# [Aim of the exercise]
Records follow. Pull out every line that contains "General".

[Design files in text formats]
⟨
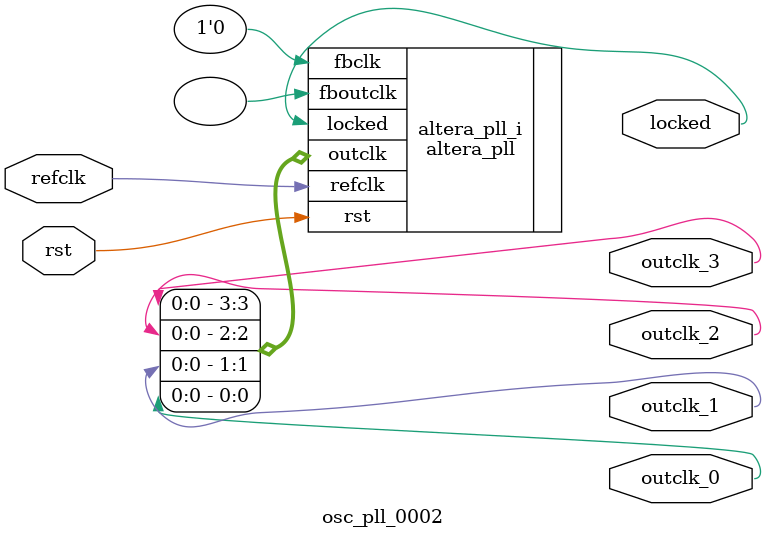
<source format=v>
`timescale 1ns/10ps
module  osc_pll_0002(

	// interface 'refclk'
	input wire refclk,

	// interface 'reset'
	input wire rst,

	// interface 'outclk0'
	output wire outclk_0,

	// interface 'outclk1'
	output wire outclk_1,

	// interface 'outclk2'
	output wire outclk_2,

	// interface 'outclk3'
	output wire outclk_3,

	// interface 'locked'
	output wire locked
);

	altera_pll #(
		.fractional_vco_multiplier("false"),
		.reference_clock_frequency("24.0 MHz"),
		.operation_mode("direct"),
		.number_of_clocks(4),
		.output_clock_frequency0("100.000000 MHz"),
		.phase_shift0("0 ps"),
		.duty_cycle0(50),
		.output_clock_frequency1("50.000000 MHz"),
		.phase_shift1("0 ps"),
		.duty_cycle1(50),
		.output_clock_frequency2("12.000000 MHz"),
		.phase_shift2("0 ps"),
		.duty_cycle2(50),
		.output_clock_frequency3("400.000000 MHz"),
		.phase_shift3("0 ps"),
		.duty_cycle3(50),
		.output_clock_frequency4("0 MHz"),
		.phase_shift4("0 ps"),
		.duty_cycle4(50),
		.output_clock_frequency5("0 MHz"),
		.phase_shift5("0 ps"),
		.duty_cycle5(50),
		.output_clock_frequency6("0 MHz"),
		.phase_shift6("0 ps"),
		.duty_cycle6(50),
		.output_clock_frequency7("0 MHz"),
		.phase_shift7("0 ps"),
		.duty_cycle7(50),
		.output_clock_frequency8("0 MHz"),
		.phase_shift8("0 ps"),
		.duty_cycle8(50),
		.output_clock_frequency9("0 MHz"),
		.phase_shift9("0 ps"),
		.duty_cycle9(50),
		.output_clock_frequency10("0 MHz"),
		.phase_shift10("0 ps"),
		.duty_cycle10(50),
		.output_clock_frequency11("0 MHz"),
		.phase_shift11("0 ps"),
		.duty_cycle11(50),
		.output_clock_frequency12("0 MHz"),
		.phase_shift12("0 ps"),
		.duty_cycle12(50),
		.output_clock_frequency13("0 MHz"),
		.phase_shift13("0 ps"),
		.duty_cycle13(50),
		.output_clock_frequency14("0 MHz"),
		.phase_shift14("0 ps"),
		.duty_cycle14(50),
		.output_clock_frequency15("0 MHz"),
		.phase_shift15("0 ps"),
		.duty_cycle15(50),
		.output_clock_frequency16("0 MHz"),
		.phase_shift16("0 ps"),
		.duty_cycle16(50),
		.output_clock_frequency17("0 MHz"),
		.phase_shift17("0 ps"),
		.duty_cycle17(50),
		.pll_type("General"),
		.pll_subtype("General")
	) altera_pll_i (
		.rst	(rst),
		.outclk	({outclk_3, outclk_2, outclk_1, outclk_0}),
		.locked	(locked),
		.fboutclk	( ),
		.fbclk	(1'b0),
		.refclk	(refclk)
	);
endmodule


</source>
⟩
⟨
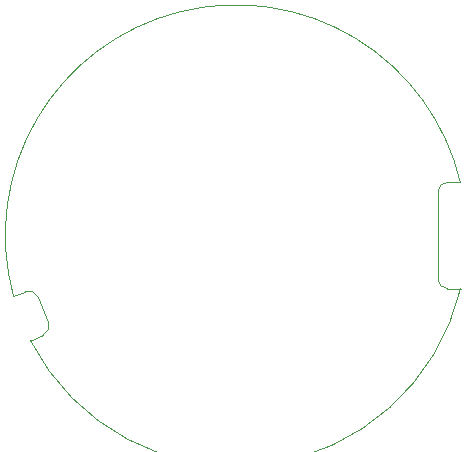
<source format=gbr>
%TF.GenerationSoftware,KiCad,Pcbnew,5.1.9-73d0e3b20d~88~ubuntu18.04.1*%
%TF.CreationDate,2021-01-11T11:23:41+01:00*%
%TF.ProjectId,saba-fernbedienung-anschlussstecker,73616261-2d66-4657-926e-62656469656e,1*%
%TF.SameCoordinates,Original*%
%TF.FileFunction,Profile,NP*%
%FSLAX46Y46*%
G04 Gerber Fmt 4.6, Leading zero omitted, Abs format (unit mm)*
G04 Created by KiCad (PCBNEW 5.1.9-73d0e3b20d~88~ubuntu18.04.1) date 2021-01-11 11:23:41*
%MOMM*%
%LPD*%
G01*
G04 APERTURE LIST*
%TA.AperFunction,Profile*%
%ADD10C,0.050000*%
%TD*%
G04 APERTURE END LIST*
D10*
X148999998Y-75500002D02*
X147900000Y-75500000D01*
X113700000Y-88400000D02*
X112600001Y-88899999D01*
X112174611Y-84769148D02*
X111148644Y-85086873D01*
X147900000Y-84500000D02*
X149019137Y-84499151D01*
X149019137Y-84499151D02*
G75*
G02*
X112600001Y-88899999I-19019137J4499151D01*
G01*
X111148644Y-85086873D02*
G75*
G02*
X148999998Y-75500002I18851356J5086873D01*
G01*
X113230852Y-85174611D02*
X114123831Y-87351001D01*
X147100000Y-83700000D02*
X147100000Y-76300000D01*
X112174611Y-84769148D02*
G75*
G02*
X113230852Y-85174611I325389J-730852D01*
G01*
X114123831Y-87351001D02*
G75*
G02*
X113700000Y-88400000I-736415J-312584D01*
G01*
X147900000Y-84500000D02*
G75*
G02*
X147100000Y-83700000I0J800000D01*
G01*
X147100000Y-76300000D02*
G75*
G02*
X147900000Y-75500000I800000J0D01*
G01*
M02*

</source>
⟩
⟨
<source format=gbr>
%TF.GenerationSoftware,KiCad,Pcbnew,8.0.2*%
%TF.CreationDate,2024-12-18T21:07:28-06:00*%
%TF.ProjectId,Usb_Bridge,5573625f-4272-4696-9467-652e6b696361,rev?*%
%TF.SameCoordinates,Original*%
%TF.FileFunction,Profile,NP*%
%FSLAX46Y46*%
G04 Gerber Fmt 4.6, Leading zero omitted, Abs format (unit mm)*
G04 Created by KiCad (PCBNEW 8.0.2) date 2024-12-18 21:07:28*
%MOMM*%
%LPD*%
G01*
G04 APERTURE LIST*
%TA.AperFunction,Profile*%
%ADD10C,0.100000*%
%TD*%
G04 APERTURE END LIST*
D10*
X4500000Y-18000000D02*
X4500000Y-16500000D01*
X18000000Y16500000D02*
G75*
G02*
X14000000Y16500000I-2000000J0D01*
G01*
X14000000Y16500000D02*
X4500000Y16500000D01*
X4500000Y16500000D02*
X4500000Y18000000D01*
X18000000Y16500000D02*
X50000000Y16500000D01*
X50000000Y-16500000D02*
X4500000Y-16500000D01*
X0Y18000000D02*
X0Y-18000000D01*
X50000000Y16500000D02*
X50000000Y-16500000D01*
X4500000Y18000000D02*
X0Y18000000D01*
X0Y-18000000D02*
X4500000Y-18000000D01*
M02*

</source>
⟩
# [Your response]
		.pll_type("General"),
		.pll_subtype("General")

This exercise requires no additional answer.